La Ciudad Jardín también se cuenta así. No solo con fechas oficiales, ni con placas, ni con discursos. Se cuenta en las mesas, en las banquetas, en los comercios de toda la vida, en las familias que no se rindieron y en las mujeres como Miriam, que siguen al frente aunque muchas veces el reconocimiento llegue poquito o tarde.

A mí estas historias me importan porque Empalme no me es ajeno. Empalme ha sido parte de mi vida, de mi familia, de mi trabajo y de mi memoria.

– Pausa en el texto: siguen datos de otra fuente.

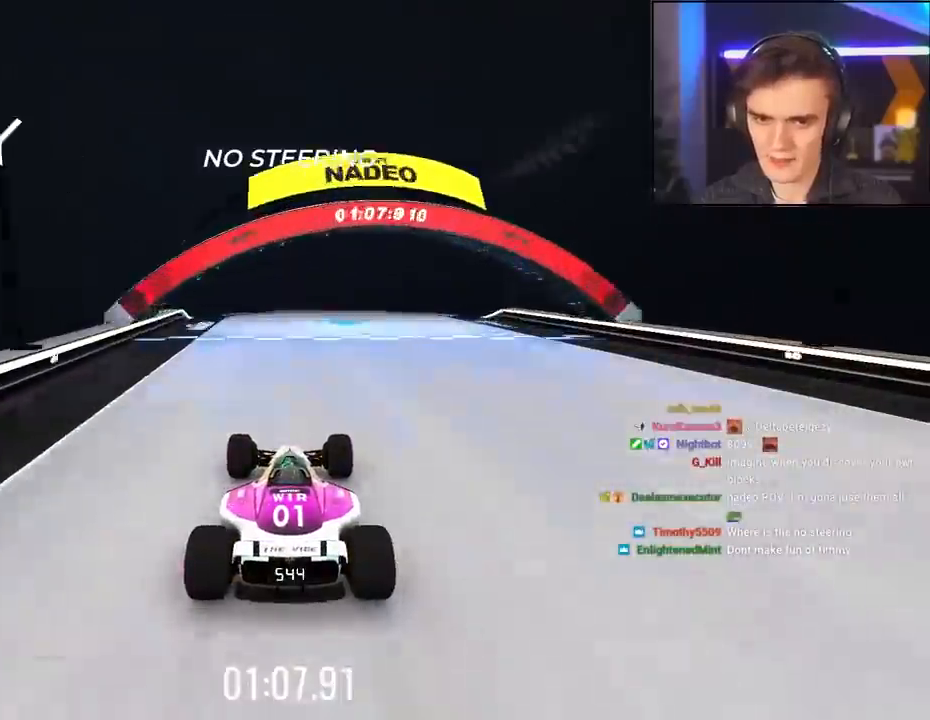
{"keys": ["up"], "events": []}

He crecido viendo cómo esta ciudad se sostiene por su gente; por quienes abren temprano, por quienes venden, por quienes atienden, por quienes conocen a todos por su nombre y por quienes han hecho de su oficio una manera de servir.

Por eso cuando uno habla de Tacos Don Marcos, habla también de una parte de Empalme. De su carácter. De su orgullo. De esa ciudad que tal vez a veces no presume tanto, pero que tiene historias enormes guardadas en familias sencillas y trabajadoras.

Mi reconocimiento para Miriam Mendoza Morales y para toda su familia. Para don Marcos Morales Vargas, por haber iniciado un camino que sigue vivo. Para doña Sara y don Bernardo, por haberlo cuidado. Y para quienes hoy continúan sirviendo con esa misma responsabilidad que se hereda, pero también se decide todos los días.

Que sigan los años, que siga el sabor y que siga viva esta historia que también es parte de la Ciudad Jardín.